The Apache Tez: A New Chapter in Hadoop Data Processing blog post explains:
“Higher-level data processing applications like Hive and Pig need an execution framework that can express their complex query logic in an efficient manner and then execute it with high performance. Apache Tez … represents an alternative to the traditional MapReduce that allows for jobs to meet demands for fast response times and extreme throughput at petabyte scale.”
Tez achieves this goal by modeling data processing not as a single job, but rather as a data flow graph:
… with vertices in the graph representing application logic and edges representing movement of data. A rich dataflow definition API allows users to express complex query logic in an intuitive manner and it is a natural fit for query plans produced by higher-level declarative applications like Hive and Pig... [The] dataflow pipeline can be expressed as a single Tez job that will run the entire computation. Expanding this logical graph into a physical graph of tasks and executing it is taken care of by Tez.

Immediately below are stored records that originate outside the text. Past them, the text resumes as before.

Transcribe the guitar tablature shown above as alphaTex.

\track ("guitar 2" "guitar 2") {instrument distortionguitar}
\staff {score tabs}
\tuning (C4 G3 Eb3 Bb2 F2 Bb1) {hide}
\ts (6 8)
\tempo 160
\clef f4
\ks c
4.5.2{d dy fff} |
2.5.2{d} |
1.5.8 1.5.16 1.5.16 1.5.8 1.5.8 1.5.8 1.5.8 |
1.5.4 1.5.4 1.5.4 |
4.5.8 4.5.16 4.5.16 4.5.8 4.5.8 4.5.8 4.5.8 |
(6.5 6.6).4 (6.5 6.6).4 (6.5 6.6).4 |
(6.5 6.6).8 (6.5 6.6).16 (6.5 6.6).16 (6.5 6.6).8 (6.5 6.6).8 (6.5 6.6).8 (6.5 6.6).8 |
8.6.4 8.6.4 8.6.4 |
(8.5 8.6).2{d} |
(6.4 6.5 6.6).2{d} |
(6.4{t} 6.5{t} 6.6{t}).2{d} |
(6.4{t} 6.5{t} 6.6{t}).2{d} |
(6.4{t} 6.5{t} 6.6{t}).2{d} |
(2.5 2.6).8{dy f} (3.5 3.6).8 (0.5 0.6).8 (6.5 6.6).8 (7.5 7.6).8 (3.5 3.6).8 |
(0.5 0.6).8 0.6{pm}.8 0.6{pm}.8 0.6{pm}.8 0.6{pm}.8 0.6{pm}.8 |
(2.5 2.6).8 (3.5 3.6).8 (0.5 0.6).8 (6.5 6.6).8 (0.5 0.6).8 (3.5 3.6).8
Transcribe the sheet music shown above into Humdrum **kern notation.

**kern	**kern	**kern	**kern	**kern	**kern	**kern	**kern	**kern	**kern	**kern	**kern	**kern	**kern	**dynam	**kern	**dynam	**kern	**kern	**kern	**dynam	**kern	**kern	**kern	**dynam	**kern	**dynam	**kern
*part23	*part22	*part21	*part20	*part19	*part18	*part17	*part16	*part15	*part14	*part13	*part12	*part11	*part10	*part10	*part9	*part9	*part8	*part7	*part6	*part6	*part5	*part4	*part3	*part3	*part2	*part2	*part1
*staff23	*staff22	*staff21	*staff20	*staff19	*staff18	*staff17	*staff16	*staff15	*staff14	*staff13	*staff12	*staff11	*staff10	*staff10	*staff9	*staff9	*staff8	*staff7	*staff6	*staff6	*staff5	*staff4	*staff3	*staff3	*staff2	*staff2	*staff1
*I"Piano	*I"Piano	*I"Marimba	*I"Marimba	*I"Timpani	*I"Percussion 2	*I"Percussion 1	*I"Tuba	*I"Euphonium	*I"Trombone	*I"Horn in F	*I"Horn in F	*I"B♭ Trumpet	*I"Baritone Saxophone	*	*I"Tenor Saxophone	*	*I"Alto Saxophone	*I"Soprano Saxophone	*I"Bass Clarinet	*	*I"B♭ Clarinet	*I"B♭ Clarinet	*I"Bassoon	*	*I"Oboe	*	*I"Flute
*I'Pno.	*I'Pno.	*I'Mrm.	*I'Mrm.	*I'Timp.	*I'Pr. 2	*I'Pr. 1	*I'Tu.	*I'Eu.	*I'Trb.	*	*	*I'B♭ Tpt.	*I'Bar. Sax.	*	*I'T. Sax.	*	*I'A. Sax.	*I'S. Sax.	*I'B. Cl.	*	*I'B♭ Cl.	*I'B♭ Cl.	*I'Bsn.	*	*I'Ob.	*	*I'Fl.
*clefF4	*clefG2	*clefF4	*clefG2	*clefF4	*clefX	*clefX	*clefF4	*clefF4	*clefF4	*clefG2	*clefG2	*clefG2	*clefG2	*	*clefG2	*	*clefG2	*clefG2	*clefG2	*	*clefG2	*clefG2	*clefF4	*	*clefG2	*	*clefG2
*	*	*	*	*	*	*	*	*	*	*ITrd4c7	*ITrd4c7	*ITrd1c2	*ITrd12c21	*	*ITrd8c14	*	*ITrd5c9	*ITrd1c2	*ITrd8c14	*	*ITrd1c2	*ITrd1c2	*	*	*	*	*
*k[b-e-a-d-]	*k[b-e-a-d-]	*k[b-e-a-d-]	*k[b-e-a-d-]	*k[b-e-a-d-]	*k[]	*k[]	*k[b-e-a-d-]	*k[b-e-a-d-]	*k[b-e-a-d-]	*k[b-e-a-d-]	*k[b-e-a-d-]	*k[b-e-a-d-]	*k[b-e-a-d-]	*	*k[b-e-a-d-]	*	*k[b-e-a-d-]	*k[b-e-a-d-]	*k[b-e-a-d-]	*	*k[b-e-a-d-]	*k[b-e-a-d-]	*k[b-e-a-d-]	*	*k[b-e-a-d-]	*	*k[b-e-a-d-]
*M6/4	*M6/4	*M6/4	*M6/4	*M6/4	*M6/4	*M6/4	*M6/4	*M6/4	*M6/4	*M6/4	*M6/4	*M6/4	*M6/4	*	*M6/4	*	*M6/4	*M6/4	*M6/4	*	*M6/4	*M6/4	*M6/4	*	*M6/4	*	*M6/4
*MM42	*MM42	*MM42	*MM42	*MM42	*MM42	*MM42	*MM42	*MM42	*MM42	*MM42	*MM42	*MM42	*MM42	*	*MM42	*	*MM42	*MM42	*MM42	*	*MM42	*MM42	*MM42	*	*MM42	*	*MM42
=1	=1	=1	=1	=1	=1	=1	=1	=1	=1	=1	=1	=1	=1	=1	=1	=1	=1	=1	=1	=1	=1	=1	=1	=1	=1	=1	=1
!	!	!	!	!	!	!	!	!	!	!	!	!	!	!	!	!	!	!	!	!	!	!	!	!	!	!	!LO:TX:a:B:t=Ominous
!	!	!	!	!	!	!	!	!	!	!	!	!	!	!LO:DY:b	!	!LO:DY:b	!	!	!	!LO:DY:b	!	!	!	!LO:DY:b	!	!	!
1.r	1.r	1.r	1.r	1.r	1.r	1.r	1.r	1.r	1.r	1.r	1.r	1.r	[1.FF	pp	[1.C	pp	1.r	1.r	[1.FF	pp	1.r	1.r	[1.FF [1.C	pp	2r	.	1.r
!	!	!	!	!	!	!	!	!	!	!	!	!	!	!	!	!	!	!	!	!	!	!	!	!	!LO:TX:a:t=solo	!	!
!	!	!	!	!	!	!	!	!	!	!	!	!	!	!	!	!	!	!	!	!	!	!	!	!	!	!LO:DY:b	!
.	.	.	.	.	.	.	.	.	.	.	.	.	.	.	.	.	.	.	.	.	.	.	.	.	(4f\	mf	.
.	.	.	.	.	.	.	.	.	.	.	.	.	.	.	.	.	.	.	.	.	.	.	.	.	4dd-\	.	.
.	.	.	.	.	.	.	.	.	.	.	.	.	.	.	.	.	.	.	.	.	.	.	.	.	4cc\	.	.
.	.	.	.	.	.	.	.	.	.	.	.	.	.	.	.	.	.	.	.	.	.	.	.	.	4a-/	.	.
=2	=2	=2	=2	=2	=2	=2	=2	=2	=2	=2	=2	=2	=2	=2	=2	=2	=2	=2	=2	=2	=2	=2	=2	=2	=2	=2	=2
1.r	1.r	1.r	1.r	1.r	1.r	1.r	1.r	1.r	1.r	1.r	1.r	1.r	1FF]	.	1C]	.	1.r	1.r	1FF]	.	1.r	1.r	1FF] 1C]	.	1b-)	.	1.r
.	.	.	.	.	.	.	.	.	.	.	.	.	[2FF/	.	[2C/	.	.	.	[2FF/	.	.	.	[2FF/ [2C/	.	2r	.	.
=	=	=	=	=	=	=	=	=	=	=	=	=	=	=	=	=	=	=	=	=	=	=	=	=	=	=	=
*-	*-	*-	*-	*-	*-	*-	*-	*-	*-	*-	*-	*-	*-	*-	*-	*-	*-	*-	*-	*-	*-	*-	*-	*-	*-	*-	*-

Specific user logic is modeled in Tez vertices in the form of input, processor and output modules, where input and output modules define an input and output data (including its format, access method and location), while processor modules define data transformation logic. Data transformation logic can be expressed in a form of a MapReduce job or a reducer. Although Tez does not explicitly impose any data format restriction it requires that input, processor and output are compatible with each other. Similarly, an input/output pair connected by an edge has to be format/location compatible.
Data Processing API in Apache Tez blog post describes a simple Java API used to express a DAG of data processing. The API has three components
- DAG. this defines the overall job. The user creates a DAG object for each data processing job.
- Vertex. this defines the user logic and the resources & environment needed to execute the user logic. The user creates a Vertex object for each step in the job and adds it to the DAG.
- Edge. this defines the connection between producer and consumer vertices. The user creates an Edge object and connects the producer and consumer vertices using it.
Edge properties defined by Tez enable it to instantiate user tasks, configure their inputs and outputs, schedule them appropriately and define how to route data between the tasks. Tez also allows to define parallelism for each vertex execution by specifying user guidance, data size and resources.
- Data movement. Defines routing of data between tasks
- One-To-One: Data from the ith producer task routes to the ith consumer task.
- Broadcast: Data from a producer task routes to all consumer tasks.
- Scatter-Gather: Producer tasks scatter data into shards and consumer tasks gather the shards. The ith shard from all producer tasks routes to the ith consumer task.
- Scheduling. Defines when a consumer task is scheduled
- Sequential: Consumer task may be scheduled after a producer task completes.
- Concurrent: Consumer task must be co-scheduled with a producer task.
- Data source. Defines the lifetime/reliability of a task output
- Persisted: Output will be available after the task exits. Output may be lost later on.
- Persisted-Reliable: Output is reliably stored and will always be available
- Ephemeral: Output is available only while the producer task is running.
Additional details on Tez architecture are presented in this Tez Design document.
The idea to represent data processing as a dataflow is not new. It is the foundation of cascading. It is also achieved in many applications using Oozie. The advantage of Tez is bringing it all together in a single framework optimized for resource management (based on Apache Hadoop YARN), data transfer and execution. Additionally the design of Tez includes support for pluggable vertex management modules to collect relevant information from tasks and change the dataflow graph at runtime to optimize for performance and resource usage.